I’ve also had to change up the strategy when it comes to both our dinner and blog postings. We’ve been doing much more take out than we usually do (and by usually, I mean almost never. We have take out maybe once every 2 - 3 months. Really). I’ve find myself making quick things with more store bought ingredients. Quick salads, wraps or pita pockets have become our main recent diet.


That’s not to say that I’ve abandoned the guiding principles behind the Mediterranean food we enjoy so much. In fact, if any food lends itself to adapting to quick salad and wraps, it’s Mediterranean! That’s where today’s wrap comes in. Here’s the story.


When we were in Spain last fall, we found ourselves a just outside the Parc de la Ciutadella around lunch time. We ended up having lunch at a sidewalk cafe called Itaka Taverneta. It was a nice little place where it turned out our waitress was an American ex=pat. The menu was a mix of ‘international’ small plates, and one that we choose was a ”Greek” wrap with halloumi cheese. Super simple, and super tasty. I knew I’d be making this when I got home.

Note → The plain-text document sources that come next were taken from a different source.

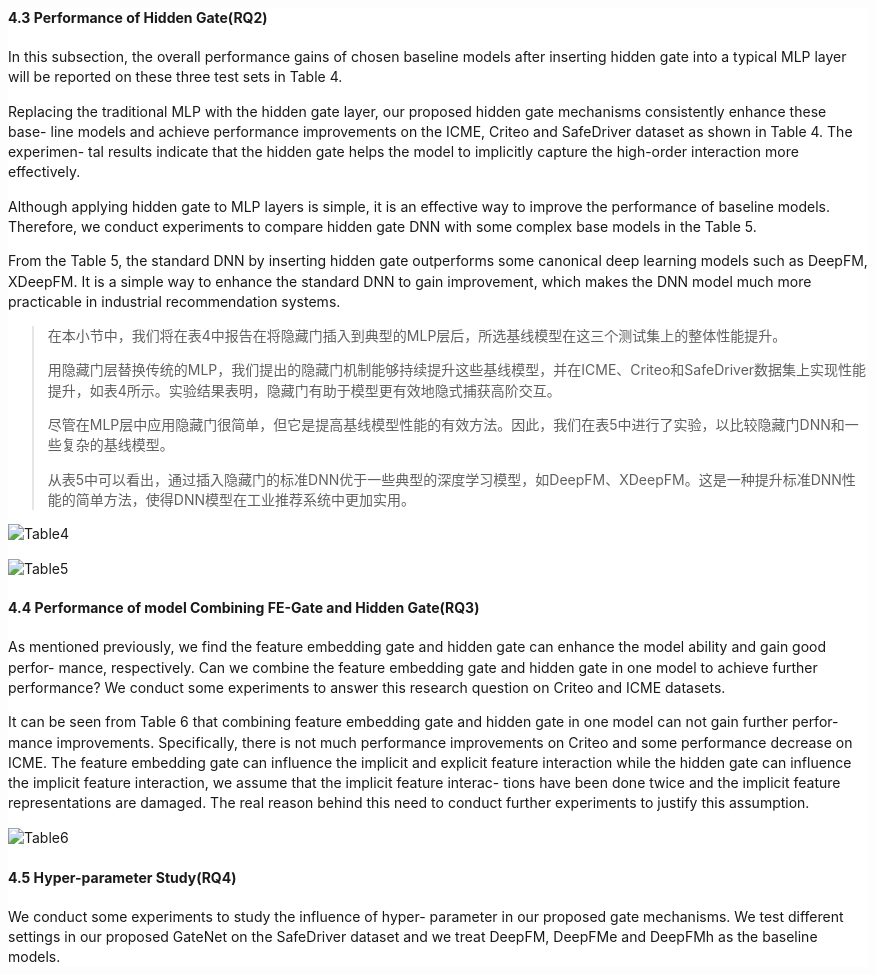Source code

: #### 4.3 Performance of Hidden Gate(RQ2)

In this subsection, the overall performance gains of chosen baseline models after inserting hidden gate into a typical MLP layer will be reported on these three test sets in Table 4.

Replacing the traditional MLP with the hidden gate layer, our proposed hidden gate mechanisms consistently enhance these base- line models and achieve performance improvements on the ICME, Criteo and SafeDriver dataset as shown in Table 4. The experimen- tal results indicate that the hidden gate helps the model to implicitly capture the high-order interaction more effectively.

Although applying hidden gate to MLP layers is simple, it is an effective way to improve the performance of baseline models. Therefore, we conduct experiments to compare hidden gate DNN with some complex base models in the Table 5.

From the Table 5, the standard DNN by inserting hidden gate outperforms some canonical deep learning models such as DeepFM, XDeepFM. It is a simple way to enhance the standard DNN to gain improvement, which makes the DNN model much more practicable in industrial recommendation systems.

> 在本小节中，我们将在表4中报告在将隐藏门插入到典型的MLP层后，所选基线模型在这三个测试集上的整体性能提升。
>
> 用隐藏门层替换传统的MLP，我们提出的隐藏门机制能够持续提升这些基线模型，并在ICME、Criteo和SafeDriver数据集上实现性能提升，如表4所示。实验结果表明，隐藏门有助于模型更有效地隐式捕获高阶交互。
>
> 尽管在MLP层中应用隐藏门很简单，但它是提高基线模型性能的有效方法。因此，我们在表5中进行了实验，以比较隐藏门DNN和一些复杂的基线模型。
>
> 从表5中可以看出，通过插入隐藏门的标准DNN优于一些典型的深度学习模型，如DeepFM、XDeepFM。这是一种提升标准DNN性能的简单方法，使得DNN模型在工业推荐系统中更加实用。

![Table4](/Users/anmingyu/Github/Gor-rok/Papers/multitask/GATE/Table4.png)

![Table5](/Users/anmingyu/Github/Gor-rok/Papers/multitask/GATE/Table5.png)

#### 4.4 Performance of model Combining FE-Gate and Hidden Gate(RQ3)

As mentioned previously, we find the feature embedding gate and hidden gate can enhance the model ability and gain good perfor- mance, respectively. Can we combine the feature embedding gate and hidden gate in one model to achieve further performance? We conduct some experiments to answer this research question on Criteo and ICME datasets.

It can be seen from Table 6 that combining feature embedding gate and hidden gate in one model can not gain further perfor- mance improvements. Specifically, there is not much performance improvements on Criteo and some performance decrease on ICME. The feature embedding gate can influence the implicit and explicit feature interaction while the hidden gate can influence the implicit feature interaction, we assume that the implicit feature interac- tions have been done twice and the implicit feature representations are damaged. The real reason behind this need to conduct further experiments to justify this assumption.

> 

![Table6](/Users/anmingyu/Github/Gor-rok/Papers/multitask/GATE/Table6.png)

#### 4.5 Hyper-parameter Study(RQ4)

We conduct some experiments to study the influence of hyper- parameter in our proposed gate mechanisms. We test different settings in our proposed GateNet on the SafeDriver dataset and we treat DeepFM, DeepFMe and DeepFMh as the baseline models.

This wrap has now made its way into our “regular” meal rotation, and it offers the perfect antidote to our current no mess situation while not compromising taste. While I typically make the hummus, tzatziki, and pesto from scratch, you can make this dish using store bought varieties of all of them the keep it quick,


That’s what I’ve done here for simplicity's sake, but also to show that you can build a Mediterranean dish with store bought ingredients.

If you’ve never had halloumi cheese, you owe to yourself to give it a try. It is the original ‘grilled cheese’! It has a much higher melting point than most any other cheese, so it lends itself nicely to grilling or pan frying. You end up with a nice, crisp outside and a smooth creamy inside. You can have it uncooked too, and it has a distinctive ‘squeaky’ sound while eating it that way. I can find it at all of our local grocery stores, although I prefer the one from a local Halal market the best.

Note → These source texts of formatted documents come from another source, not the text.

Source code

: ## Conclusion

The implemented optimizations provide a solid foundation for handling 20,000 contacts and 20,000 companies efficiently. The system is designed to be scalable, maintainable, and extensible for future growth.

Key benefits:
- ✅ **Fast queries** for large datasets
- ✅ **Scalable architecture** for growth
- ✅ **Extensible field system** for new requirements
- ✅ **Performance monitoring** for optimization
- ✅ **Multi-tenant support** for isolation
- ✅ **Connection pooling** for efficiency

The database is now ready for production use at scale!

Most of the halloumi I’ve found in US markets is produced in Cyprus. Typically made from either a blend of goat and sheep milk you can also find it in a sheep milk only variety (which I need, because I’m allergic to goat dairy). Heat a pan to medium high heat, cut the cheese into thick slices, brush both sides with a bit of olive oil, and grill in the pan for about 3 - 4 minutes per sided. Crispy on the outside, creamy on the inside!

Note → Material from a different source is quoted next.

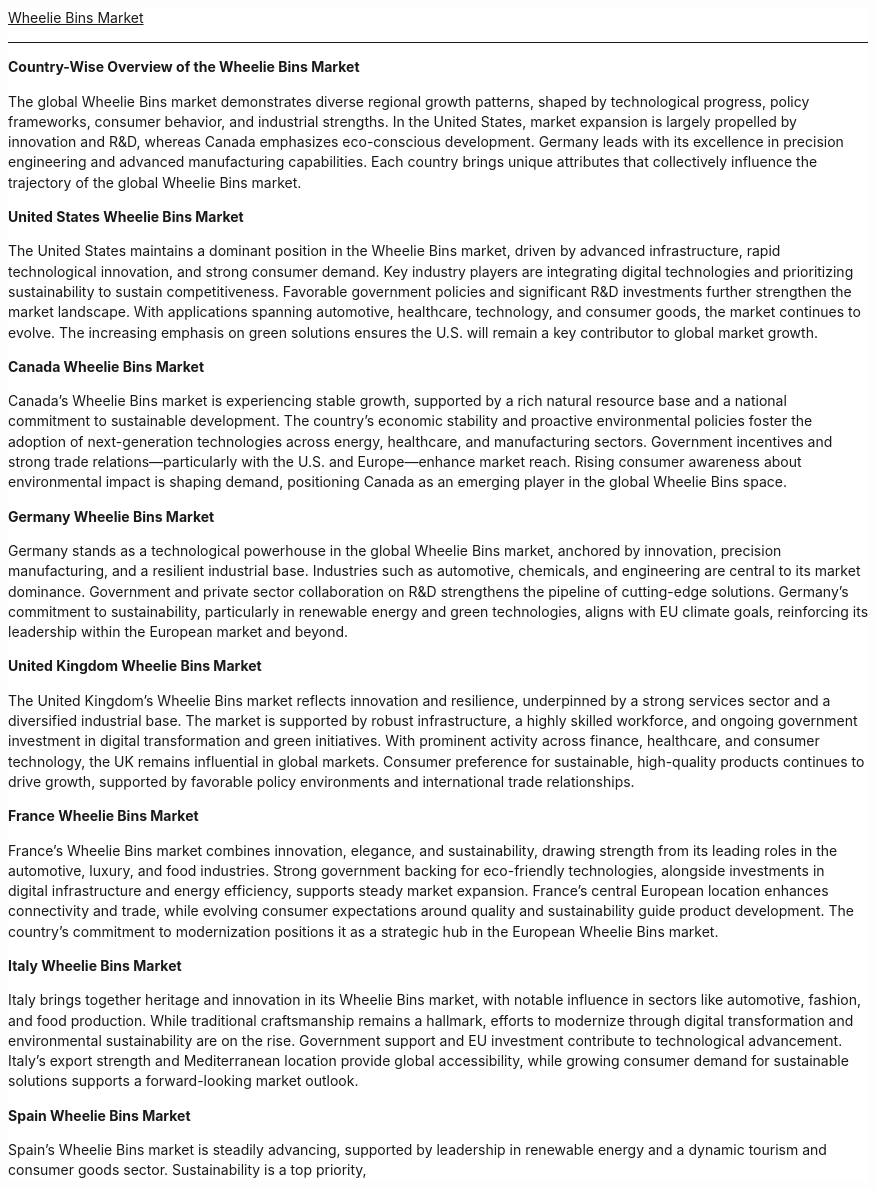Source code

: <a href="https://www.marketresearchintellect.com/ask-for-discount/?rid=1084447&amp;utm_source=Github-April&amp;utm_medium=019">Wheelie Bins Market</a></p></blockquote><hr /><p class="" data-start="217" data-end="261"><strong data-start="217" data-end="261">Country-Wise Overview of the Wheelie Bins Market</strong></p><p class="" data-start="263" data-end="774">The global Wheelie Bins market demonstrates diverse regional growth patterns, shaped by technological progress, policy frameworks, consumer behavior, and industrial strengths. In the United States, market expansion is largely propelled by innovation and R&amp;D, whereas Canada emphasizes eco-conscious development. Germany leads with its excellence in precision engineering and advanced manufacturing capabilities. Each country brings unique attributes that collectively influence the trajectory of the global Wheelie Bins market.</p><p class="" data-start="776" data-end="1421"><strong data-start="776" data-end="805">United States Wheelie Bins Market</strong></p><p class="" data-start="776" data-end="1421">The United States maintains a dominant position in the Wheelie Bins market, driven by advanced infrastructure, rapid technological innovation, and strong consumer demand. Key industry players are integrating digital technologies and prioritizing sustainability to sustain competitiveness. Favorable government policies and significant R&amp;D investments further strengthen the market landscape. With applications spanning automotive, healthcare, technology, and consumer goods, the market continues to evolve. The increasing emphasis on green solutions ensures the U.S. will remain a key contributor to global market growth.</p><p class="" data-start="1423" data-end="2019"><strong data-start="1423" data-end="1445">Canada Wheelie Bins Market</strong></p><p class="" data-start="1423" data-end="2019">Canada&rsquo;s Wheelie Bins market is experiencing stable growth, supported by a rich natural resource base and a national commitment to sustainable development. The country&rsquo;s economic stability and proactive environmental policies foster the adoption of next-generation technologies across energy, healthcare, and manufacturing sectors. Government incentives and strong trade relations&mdash;particularly with the U.S. and Europe&mdash;enhance market reach. Rising consumer awareness about environmental impact is shaping demand, positioning Canada as an emerging player in the global Wheelie Bins space.</p><p class="" data-start="2021" data-end="2591"><strong data-start="2021" data-end="2044">Germany Wheelie Bins Market</strong></p><p class="" data-start="2021" data-end="2591">Germany stands as a technological powerhouse in the global Wheelie Bins market, anchored by innovation, precision manufacturing, and a resilient industrial base. Industries such as automotive, chemicals, and engineering are central to its market dominance. Government and private sector collaboration on R&amp;D strengthens the pipeline of cutting-edge solutions. Germany&rsquo;s commitment to sustainability, particularly in renewable energy and green technologies, aligns with EU climate goals, reinforcing its leadership within the European market and beyond.</p><p class="" data-start="2593" data-end="3221"><strong data-start="2593" data-end="2623">United Kingdom Wheelie Bins Market</strong></p><p class="" data-start="2593" data-end="3221">The United Kingdom&rsquo;s Wheelie Bins market reflects innovation and resilience, underpinned by a strong services sector and a diversified industrial base. The market is supported by robust infrastructure, a highly skilled workforce, and ongoing government investment in digital transformation and green initiatives. With prominent activity across finance, healthcare, and consumer technology, the UK remains influential in global markets. Consumer preference for sustainable, high-quality products continues to drive growth, supported by favorable policy environments and international trade relationships.</p><p class="" data-start="3223" data-end="3838"><strong data-start="3223" data-end="3245">France Wheelie Bins Market</strong></p><p class="" data-start="3223" data-end="3838">France&rsquo;s Wheelie Bins market combines innovation, elegance, and sustainability, drawing strength from its leading roles in the automotive, luxury, and food industries. Strong government backing for eco-friendly technologies, alongside investments in digital infrastructure and energy efficiency, supports steady market expansion. France&rsquo;s central European location enhances connectivity and trade, while evolving consumer expectations around quality and sustainability guide product development. The country&rsquo;s commitment to modernization positions it as a strategic hub in the European Wheelie Bins market.</p><p class="" data-start="3840" data-end="4422"><strong data-start="3840" data-end="3861">Italy Wheelie Bins Market</strong></p><p class="" data-start="3840" data-end="4422">Italy brings together heritage and innovation in its Wheelie Bins market, with notable influence in sectors like automotive, fashion, and food production. While traditional craftsmanship remains a hallmark, efforts to modernize through digital transformation and environmental sustainability are on the rise. Government support and EU investment contribute to technological advancement. Italy&rsquo;s export strength and Mediterranean location provide global accessibility, while growing consumer demand for sustainable solutions supports a forward-looking market outlook.</p><p class="" data-start="4424" data-end="4975"><strong data-start="4424" data-end="4445">Spain Wheelie Bins Market</strong></p><p class="" data-start="4424" data-end="4975">Spain&rsquo;s Wheelie Bins market is steadily advancing, supported by leadership in renewable energy and a dynamic tourism and consumer goods sector. Sustainability is a top priority,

Another nice thing about this dish is how easy it lends itself to variations. We have tried it with different flavored hummus (I’m partial to roasted red pepper hummus). We have added meat -- sliced turkey or grilled chicken are nice compliments. Other good additions have been falafel, tabbouleh, or grilled veggies. The key for us has always been to keep the halloumi/tzatziki/hummus trio as the underlying base, and the rest is up to your imagination. Enjoy!!